Lexical Tools

UTF-8

What is UTF-8:

The term "UTF-8" stands for "Unicode Transformation Format, 8-bit form." UTF-8 encodes each Unicode character as a sequence whose length is a precise multiple of eight bits, and totals between one and four bytes.

Is my file in UTF-8 format?

The most common mistakes for Unicode users are they do not save the file in Unicode (UTF-8) encoding format. Even foreign characters (> 128) with diacritics and ligatures appear on the text editor, that doesn't mean the file is in the Unicode format. It could be in MS word format or other encoding. For example, Chinese characters could be saved in Chinese Traditional (Big5) encoding and appear correctly in the text editor. Make sure to save the file as Unicode (UTF-8) if you are using Unicode IO.

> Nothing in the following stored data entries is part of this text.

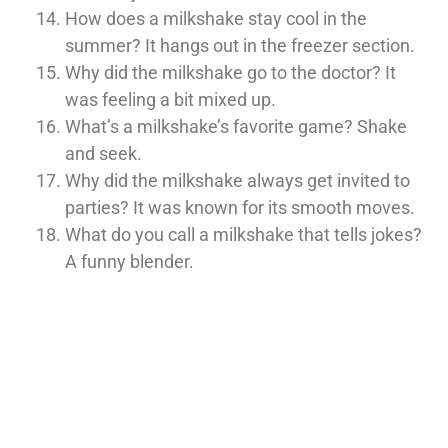
How does a milkshake stay cool in the
summer? It hangs out in the freezer section.
Why did the milkshake go to the doctor? It
was feeling a bit mixed up.
What’s a milkshake’s favorite game? Shake
and seek.
Why did the milkshake always get invited to
parties? It was known for its smooth moves.
What do you call a milkshake that tells jokes?
A funny blender.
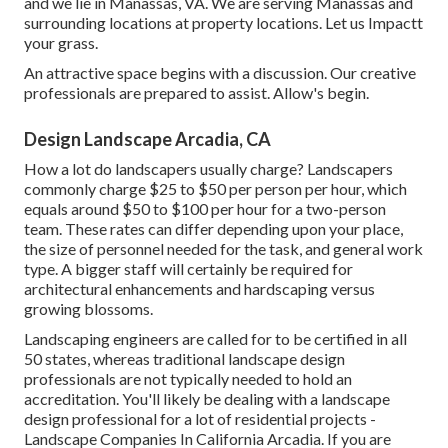
and we lie in Manassas, VA. We are serving Manassas and
surrounding locations at property locations. Let us Impactt
your grass.
An attractive space begins with a discussion. Our creative
professionals are prepared to assist. Allow's begin.
Design Landscape Arcadia, CA
How a lot do landscapers usually charge? Landscapers
commonly charge $25 to $50 per person per hour, which
equals around $50 to $100 per hour for a two-person
team. These rates can differ depending upon your place,
the size of personnel needed for the task, and general work
type. A bigger staff will certainly be required for
architectural enhancements and hardscaping versus
growing blossoms.
Landscaping engineers are called for to be certified in all
50 states, whereas traditional landscape design
professionals are not typically needed to hold an
accreditation. You'll likely be dealing with a landscape
design professional for a lot of residential projects -
Landscape Companies In California Arcadia. If you are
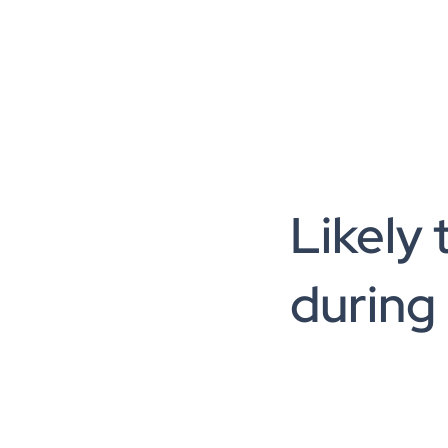
Likely 
during 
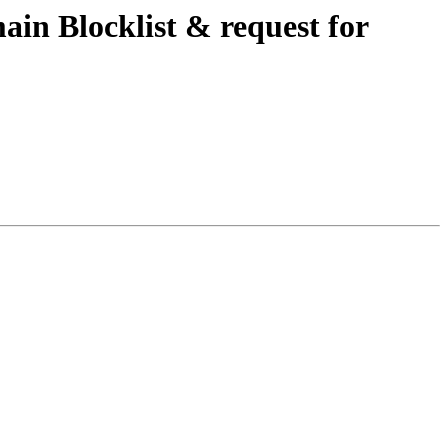
in Blocklist & request for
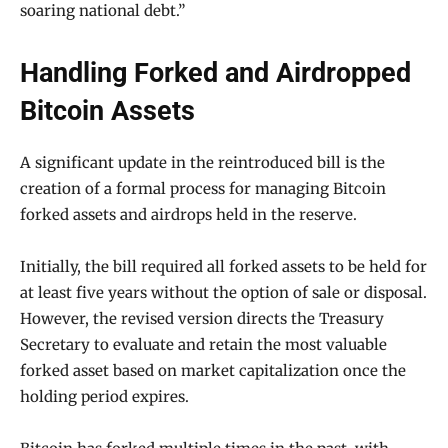
soaring national debt.”
Handling Forked and Airdropped
Bitcoin Assets
A significant update in the reintroduced bill is the
creation of a formal process for managing Bitcoin
forked assets and airdrops held in the reserve.
Initially, the bill required all forked assets to be held for
at least five years without the option of sale or disposal.
However, the revised version directs the Treasury
Secretary to evaluate and retain the most valuable
forked asset based on market capitalization once the
holding period expires.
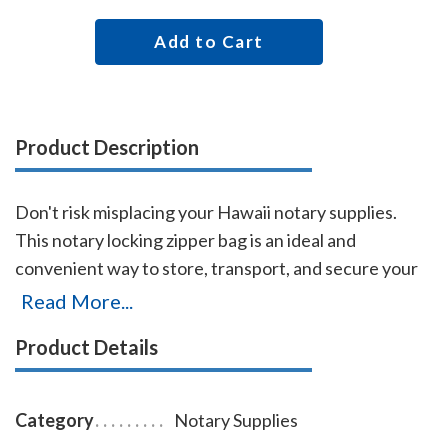
Add to Cart
Product Description
Don't risk misplacing your Hawaii notary supplies.
This notary locking zipper bag is an ideal and
convenient way to store, transport, and secure your
Hawaii notary supplies. The bag easily carries your
Read More...
Hawaii notary record book, notary stamp, and notary
Product Details
seal embosser. The bag is made of durable
leatherette material (soft vinyl), imprinted on one side
with the AAN logo, and is available in six colors.
Category
Notary Supplies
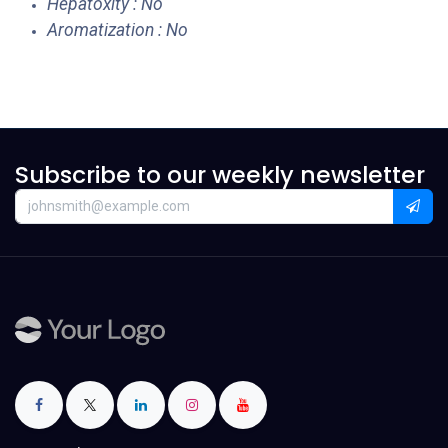
Hepatoxity : No
Aromatization : No
Subscribe to our weekly newsletter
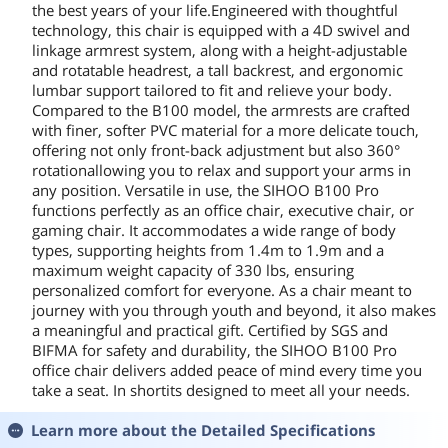
the best years of your life.Engineered with thoughtful
technology, this chair is equipped with a 4D swivel and
linkage armrest system, along with a height-adjustable
and rotatable headrest, a tall backrest, and ergonomic
lumbar support tailored to fit and relieve your body.
Compared to the B100 model, the armrests are crafted
with finer, softer PVC material for a more delicate touch,
offering not only front-back adjustment but also 360°
rotationallowing you to relax and support your arms in
any position. Versatile in use, the SIHOO B100 Pro
functions perfectly as an office chair, executive chair, or
gaming chair. It accommodates a wide range of body
types, supporting heights from 1.4m to 1.9m and a
maximum weight capacity of 330 lbs, ensuring
personalized comfort for everyone. As a chair meant to
journey with you through youth and beyond, it also makes
a meaningful and practical gift. Certified by SGS and
BIFMA for safety and durability, the SIHOO B100 Pro
office chair delivers added peace of mind every time you
take a seat. In shortits designed to meet all your needs.
Learn more about the
Detailed Specifications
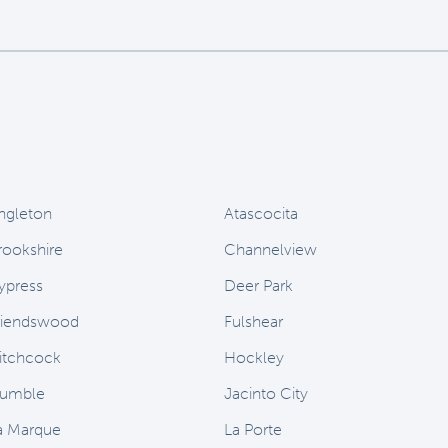
ngleton
Atascocita
rookshire
Channelview
ypress
Deer Park
riendswood
Fulshear
itchcock
Hockley
umble
Jacinto City
a Marque
La Porte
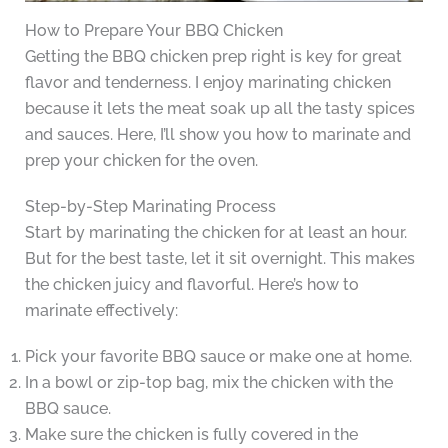
How to Prepare Your BBQ Chicken
Getting the BBQ chicken prep right is key for great
flavor and tenderness. I enjoy marinating chicken
because it lets the meat soak up all the tasty spices
and sauces. Here, I’ll show you how to marinate and
prep your chicken for the oven.
Step-by-Step Marinating Process
Start by marinating the chicken for at least an hour.
But for the best taste, let it sit overnight. This makes
the chicken juicy and flavorful. Here’s how to
marinate effectively:
Pick your favorite BBQ sauce or make one at home.
In a bowl or zip-top bag, mix the chicken with the
BBQ sauce.
Make sure the chicken is fully covered in the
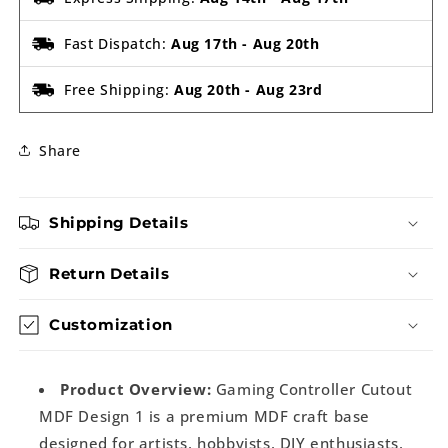
Fast Dispatch:
Aug 17th
-
Aug 20th
Free Shipping:
Aug 20th
-
Aug 23rd
Share
Shipping Details
Return Details
Customization
Product Overview:
Gaming Controller Cutout
MDF Design 1 is a premium MDF craft base
designed for artists, hobbyists, DIY enthusiasts,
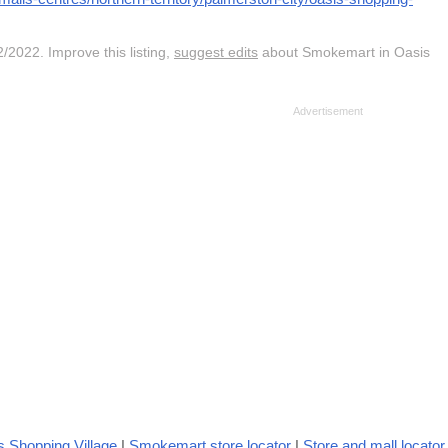
/2022. Improve this listing,
suggest edits
about Smokemart in Oasis
 Shopping Village
|
Smokemart store locator
|
Store and mall locator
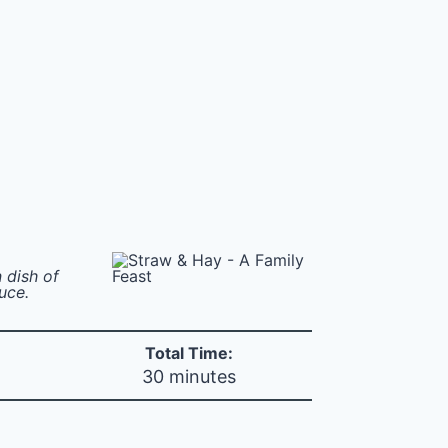
n dish of
uce.
Total Time:
30 minutes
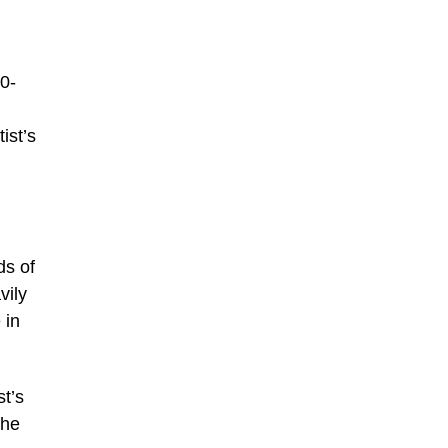
00-
ist’s
ds of
vily
 in
t’s
the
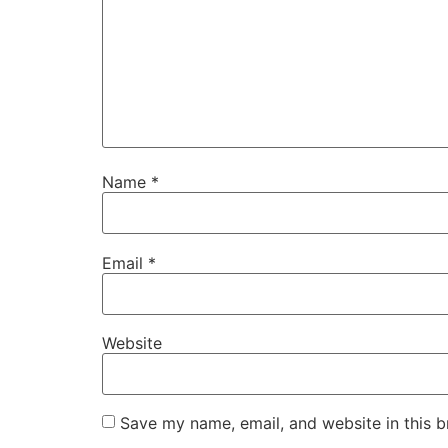
Name
*
Email
*
Website
Save my name, email, and website in this b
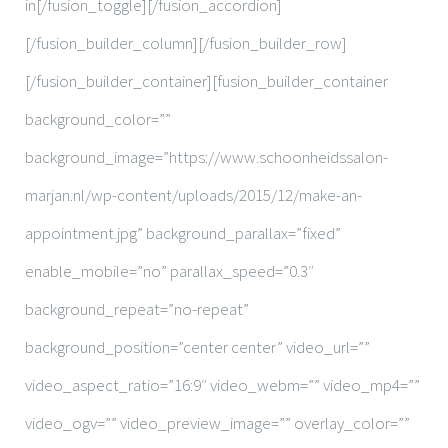
in[/fusion_toggle][/fusion_accordion]
[/fusion_builder_column][/fusion_builder_row]
[/fusion_builder_container][fusion_builder_container
background_color=””
background_image=”https://www.schoonheidssalon-
marjan.nl/wp-content/uploads/2015/12/make-an-
appointment.jpg” background_parallax=”fixed”
enable_mobile=”no” parallax_speed=”0.3″
background_repeat=”no-repeat”
background_position=”center center” video_url=””
video_aspect_ratio=”16:9″ video_webm=”” video_mp4=””
video_ogv=”” video_preview_image=”” overlay_color=””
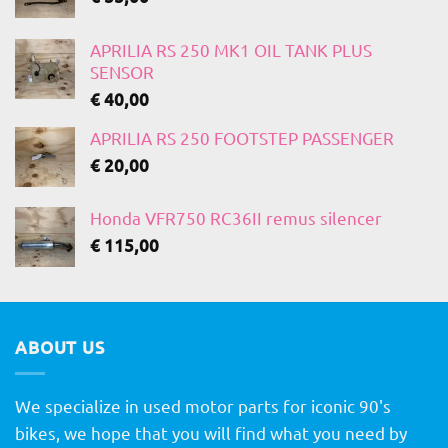
APRILIA RS 250 MK1 OIL TANK PLUS
SENSOR
€
40,00
APRILIA RS 250 FOOTSTEP PASSENGER
€
20,00
Honda VFR750 RC36II remus silencer
€
115,00
ABOUT US
We specialize in used motor parts for iconic 90's
bikes, we hope that you will find what you need by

How to read and write data in UTF-8 in Java:

Java supports UTF-8 the same way it does any other encoding. Use "UTF-8" as the encoding name.

  • Read In:

    From a given file:
    BufferedReader in = new BufferedReader(new InputStreamReader(new FileInputStream(fName), "UTF-8");

    From stand in:
    BufferedReader in = new BufferedReader(new InputStreamReader(System.in));

  • Write out:

    To a given file:
    BufferedWriter out = new BufferedWriter(new OutputStreamWriter(new FileOutputStream(fName), "UTF-8"));

    To stand out:
    BufferedWriter out = new BufferedWriter(new OutputStreamWriter(System.out));